## What you need to do
Word for word, and without a single picture, repeat the entries.

## Entries shown
↓
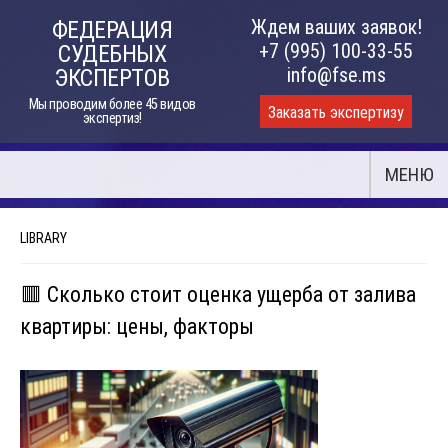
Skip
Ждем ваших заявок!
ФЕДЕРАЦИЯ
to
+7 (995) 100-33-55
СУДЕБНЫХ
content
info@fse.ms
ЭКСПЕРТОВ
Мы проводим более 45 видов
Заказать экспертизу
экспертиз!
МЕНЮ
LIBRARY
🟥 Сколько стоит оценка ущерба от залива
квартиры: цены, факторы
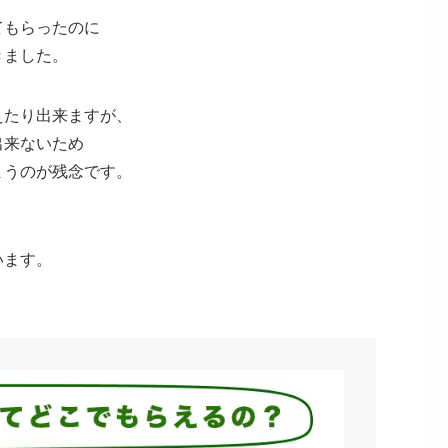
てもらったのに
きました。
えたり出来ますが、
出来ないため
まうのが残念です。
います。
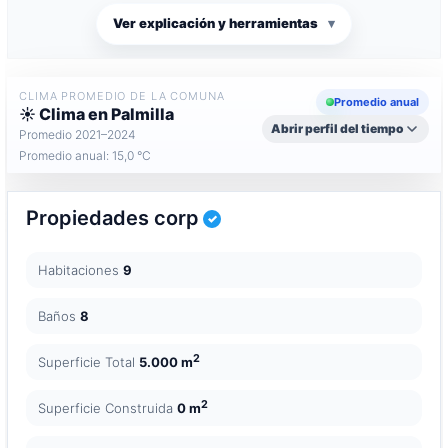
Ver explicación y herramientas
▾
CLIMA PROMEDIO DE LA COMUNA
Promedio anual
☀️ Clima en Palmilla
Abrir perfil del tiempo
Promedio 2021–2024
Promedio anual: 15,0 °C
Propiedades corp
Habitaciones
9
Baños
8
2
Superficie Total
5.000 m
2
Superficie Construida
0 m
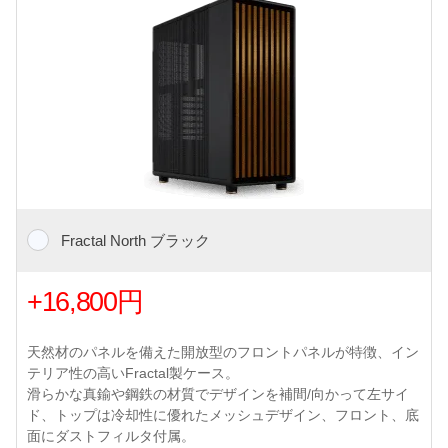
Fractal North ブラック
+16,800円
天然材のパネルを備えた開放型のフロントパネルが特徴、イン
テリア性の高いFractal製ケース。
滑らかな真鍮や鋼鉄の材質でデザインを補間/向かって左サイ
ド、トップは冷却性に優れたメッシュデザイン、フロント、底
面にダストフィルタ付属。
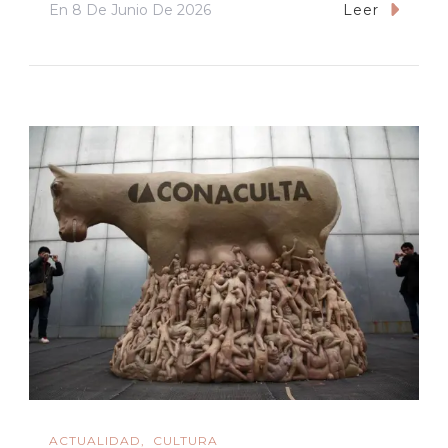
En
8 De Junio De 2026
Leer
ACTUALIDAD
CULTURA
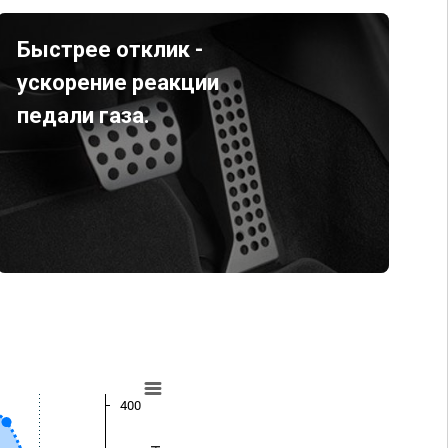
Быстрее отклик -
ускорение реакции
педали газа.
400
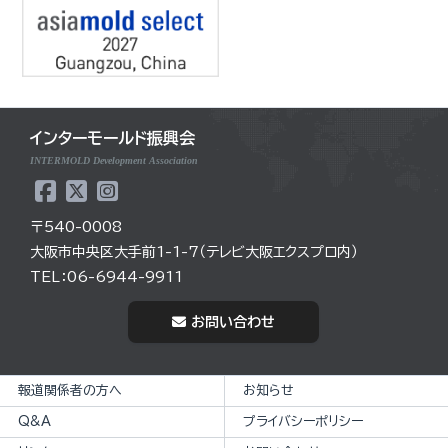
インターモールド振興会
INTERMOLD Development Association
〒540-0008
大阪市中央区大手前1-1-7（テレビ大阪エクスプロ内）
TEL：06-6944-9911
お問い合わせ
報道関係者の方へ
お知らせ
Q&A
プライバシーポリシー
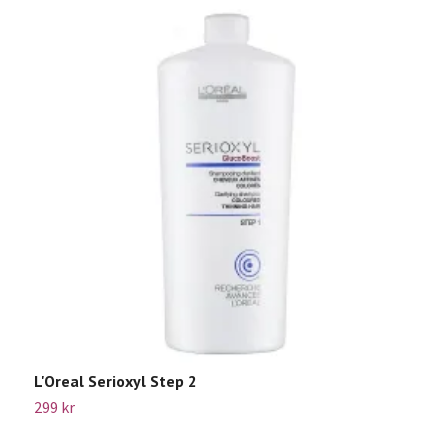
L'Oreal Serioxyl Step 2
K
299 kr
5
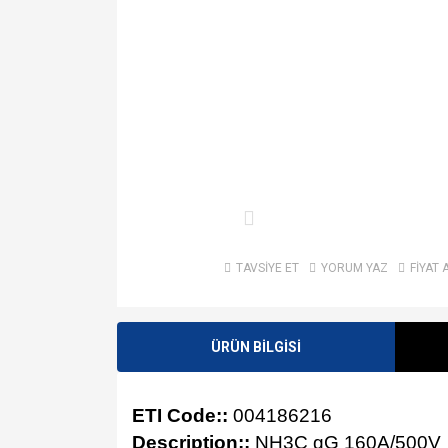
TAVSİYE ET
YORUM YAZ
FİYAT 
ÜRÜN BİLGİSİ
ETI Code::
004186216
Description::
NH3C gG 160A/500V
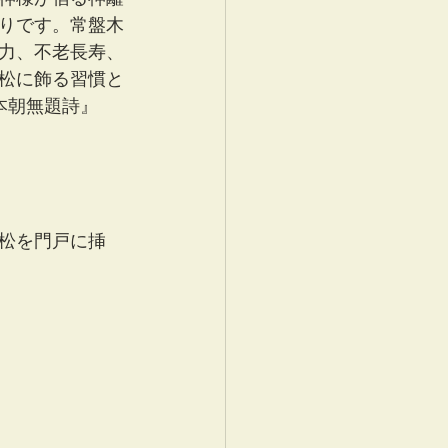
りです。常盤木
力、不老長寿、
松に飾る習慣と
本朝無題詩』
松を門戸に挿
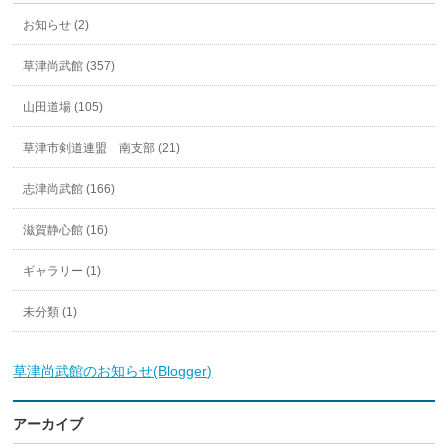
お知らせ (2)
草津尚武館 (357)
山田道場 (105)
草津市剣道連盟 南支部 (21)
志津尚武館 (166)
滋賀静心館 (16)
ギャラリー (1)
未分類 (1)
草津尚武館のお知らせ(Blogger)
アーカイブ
↑
## Answer section
Skip
Ждем ваших заявок!
ФЕДЕРАЦИЯ
to
+7 (995) 100-33-55
СУДЕБНЫХ
content
info@fse.ms
ЭКСПЕРТОВ
Мы проводим более 45 видов
Заказать экспертизу
экспертиз!
МЕНЮ
LIBRARY
🟥 Сколько стоит оценка ущерба от залива
квартиры: цены, факторы
てもらったのに
きました。
えたり出来ますが、
出来ないため
まうのが残念です。
います。
Ver explicación y herramientas
▾
CLIMA PROMEDIO DE LA COMUNA
Promedio anual
☀️ Clima en Palmilla
Abrir perfil del tiempo
Promedio 2021–2024
Promedio anual: 15,0 °C
Propiedades corp
Habitaciones
9
Baños
8
2
Superficie Total
5.000 m
2
Superficie Construida
0 m
Fractal North ブラック
+16,800円
天然材のパネルを備えた開放型のフロントパネルが特徴、イン
テリア性の高いFractal製ケース。
滑らかな真鍮や鋼鉄の材質でデザインを補間/向かって左サイ
ド、トップは冷却性に優れたメッシュデザイン、フロント、底
面にダストフィルタ付属。
En
8 De Junio De 2026
Leer
ACTUALIDAD
CULTURA
Быстрее отклик -
ускорение реакции
педали газа.
400
インターモールド振興会
INTERMOLD Development Association
〒540-0008
大阪市中央区大手前1-1-7（テレビ大阪エクスプロ内）
TEL：06-6944-9911
お問い合わせ
報道関係者の方へ
お知らせ
Q&A
プライバシーポリシー
L'Oreal Serioxyl Step 2
K
299 kr
5
TAVSİYE ET
YORUM YAZ
FİYAT 
ÜRÜN BİLGİSİ
ETI Code::
004186216
Description::
NH3C gG 160A/500V
りです。常盤木
力、不老長寿、
松に飾る習慣と
本朝無題詩』
松を門戸に挿
お知らせ (2)
草津尚武館 (357)
山田道場 (105)
草津市剣道連盟 南支部 (21)
志津尚武館 (166)
滋賀静心館 (16)
ギャラリー (1)
未分類 (1)
草津尚武館のお知らせ(Blogger)
アーカイブ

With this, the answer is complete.